Announcing Cal State Northridge's athletic conference change are (l. to r.) Long Beach State President Robert Maxson, CSUN Interim President Louanne Kennedy and CSUN Athletic Director Dick Dull.
CSUN Interim President Louanne Kennedy, Athletic Director Dick Dull and Long Beach State President Robert Maxson, chair of the Big West's Board of Directors, held a news conference to announce that CSUN and the University of California at Riverside will be joining the reshaped conference.
The likely and much anticipated result starting in mid-2001 will be a 10-member Big West Conference comprised of four Cal State campuses including CSUN, three University of California schools, one California private university, and just two out-of-state universities.
"We really are delighted to accept this offer.
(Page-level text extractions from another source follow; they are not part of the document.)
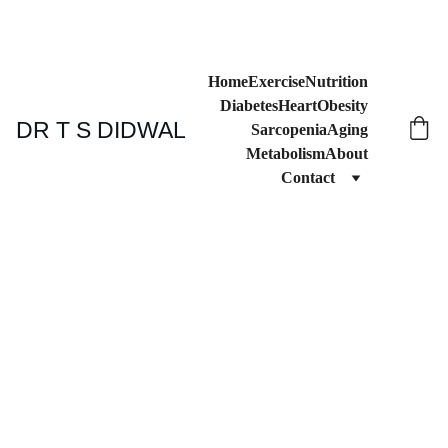
Home
Exercise
Nutrition
Diabetes
Heart
Obesity
DR T S DIDWAL
Sarcopenia
Aging
Metabolism
About
Contact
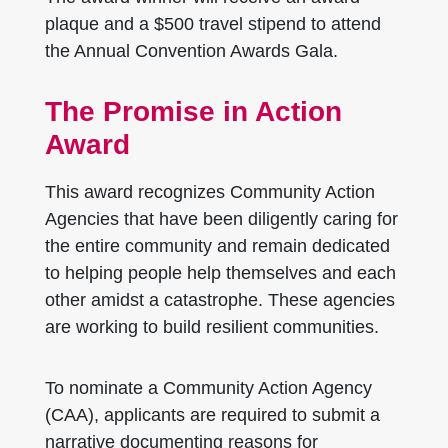
plaque and a $500 travel stipend to attend
the Annual Convention Awards Gala.
The Promise in Action
Award
This award recognizes Community Action
Agencies that have been diligently caring for
the entire community and remain dedicated
to helping people help themselves and each
other amidst a catastrophe. These agencies
are working to build resilient communities.
To nominate a Community Action Agency
(CAA), applicants are required to submit a
narrative documenting reasons for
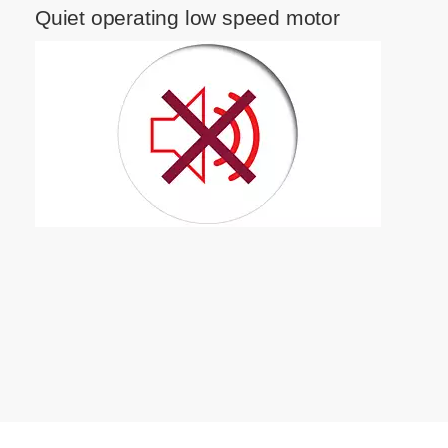
Quiet operating low speed motor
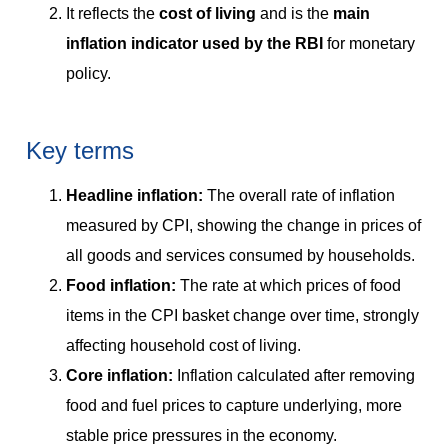
It reflects the
cost of living
and is the
main
inflation indicator used by the RBI
for monetary
policy.
Key terms
Headline inflation:
The overall rate of inflation
measured by CPI, showing the change in prices of
all goods and services consumed by households.
Food inflation:
The rate at which prices of food
items in the CPI basket change over time, strongly
affecting household cost of living.
Core inflation:
Inflation calculated after removing
food and fuel prices to capture underlying, more
stable price pressures in the economy.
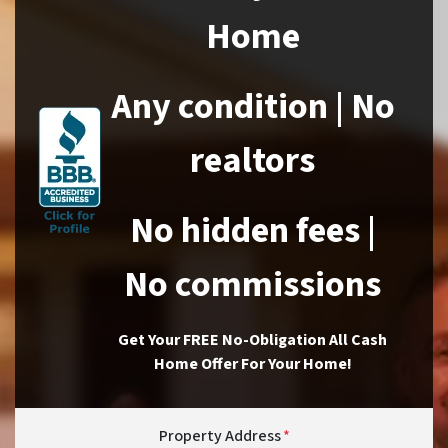
Home
Any condition | No
realtors
No hidden fees |
No commissions
Get Your FREE No-Obligation All Cash
Home Offer For Your Home!
Property Address
*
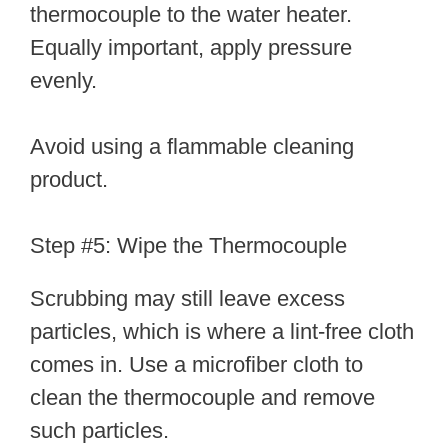
thermocouple to the water heater.
Equally important, apply pressure
evenly.
Avoid using a flammable cleaning
product.
Step #5: Wipe the Thermocouple
Scrubbing may still leave excess
particles, which is where a lint-free cloth
comes in. Use a microfiber cloth to
clean the thermocouple and remove
such particles.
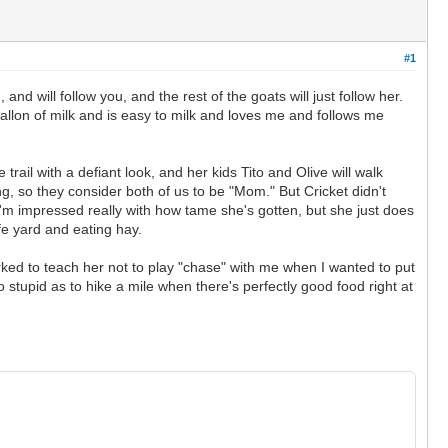
#1
d will follow you, and the rest of the goats will just follow her.
allon of milk and is easy to milk and loves me and follows me
trail with a defiant look, and her kids Tito and Olive will walk
ng, so they consider both of us to be "Mom." But Cricket didn't
. I'm impressed really with how tame she's gotten, but she just does
fe yard and eating hay.
rked to teach her not to play "chase" with me when I wanted to put
stupid as to hike a mile when there's perfectly good food right at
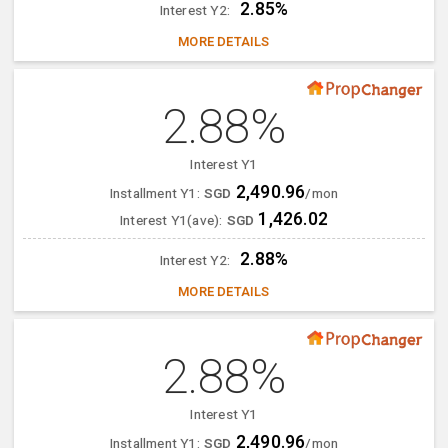
2.85%
Interest Y2:
MORE DETAILS
2.88%
Interest Y1
2,490.96
Installment Y1:
SGD
/mon
1,426.02
Interest Y1(ave):
SGD
2.88%
Interest Y2:
MORE DETAILS
2.88%
Interest Y1
2,490.96
Installment Y1:
SGD
/mon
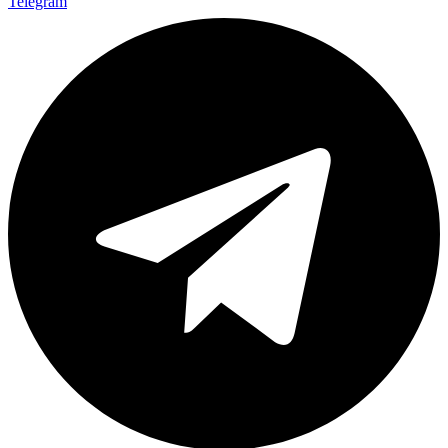
Telegram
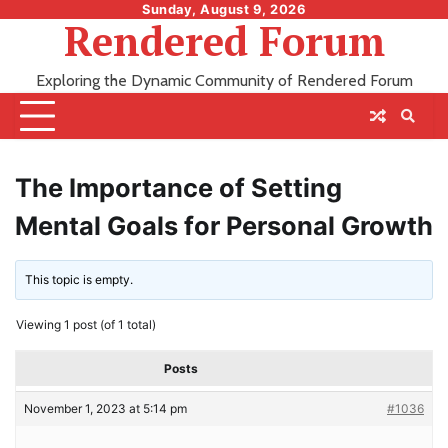
Skip
Sunday, August 9, 2026
Rendered Forum
to
content
Exploring the Dynamic Community of Rendered Forum
The Importance of Setting
Mental Goals for Personal Growth
This topic is empty.
Viewing 1 post (of 1 total)
Posts
November 1, 2023 at 5:14 pm
#1036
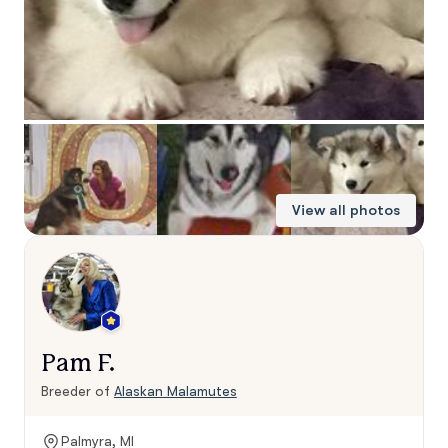
View all photos
Pam F.
Breeder of
Alaskan Malamutes
Palmyra, MI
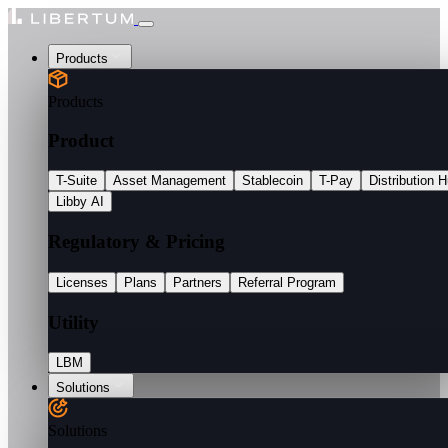
Products
Products
Product
T-Suite
Asset Management
Stablecoin
T-Pay
Distribution 
Libby AI
Regulatory & Pricing
Licenses
Plans
Partners
Referral Program
Utility
LBM
Solutions
Solutions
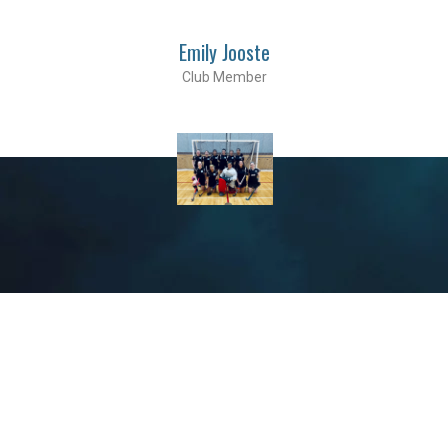
Emily Jooste
Club Member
We're really delighted to be part of the Big West Conference, to be able to play natural rivals," Kennedy said. "The ball went up, and the question was, 'Were we going to catch it?' " the president added, saying the campus could not pass up the opportunity.
CSUN's new conference affiliation will be a marked change from its current membership in the Big Sky Conference. Northridge is one of only two California schools in the nine-member conference, where away games are played against opponents in seven different states from Arizona to Washington.
Big West directors voted Wednesday, Feb. 9, to admit CSUN and UC Riverside effective July 1, 2001. Other members will be Cal State Fullerton, Cal State Long Beach, Cal Poly San Luis Obispo, UC Irvine, UC Santa Barbara and University of the Pacific, along with the University of Idaho and Utah State.
"For us in Southern California, what a wonderful, natural, wholesome rivalry this will be among our campuses," said Maxson, calling CSUN's move "a special pleasure for me." Maxson added, "I think Northridge is just an excellent university. It's very good academically."
Big West and CSUN officials predicted the conference's concentration of California universities will excite fans and generate increased interest in athletics at all member schools. In many cases, even CSUN's future away games will be within driving distance from this area for fans and athletes' family members.
The change should mean future travel costs will be reduced in CSUN's Athletic Department, and student-athletes will miss fewer classes because of the shorter road trips involved. Officials also cited the "family" appeal of competition between so many Cal State and UC campuses in Southern California.
Kennedy said CSUN will continue to field its current collection of 20 intercollegiate teams, 10 men's and 10 women's. No sports are being dropped as a result of the conference change. CSUN football will remain NCAA Division I-AA, but shift to independent status in mid-2001.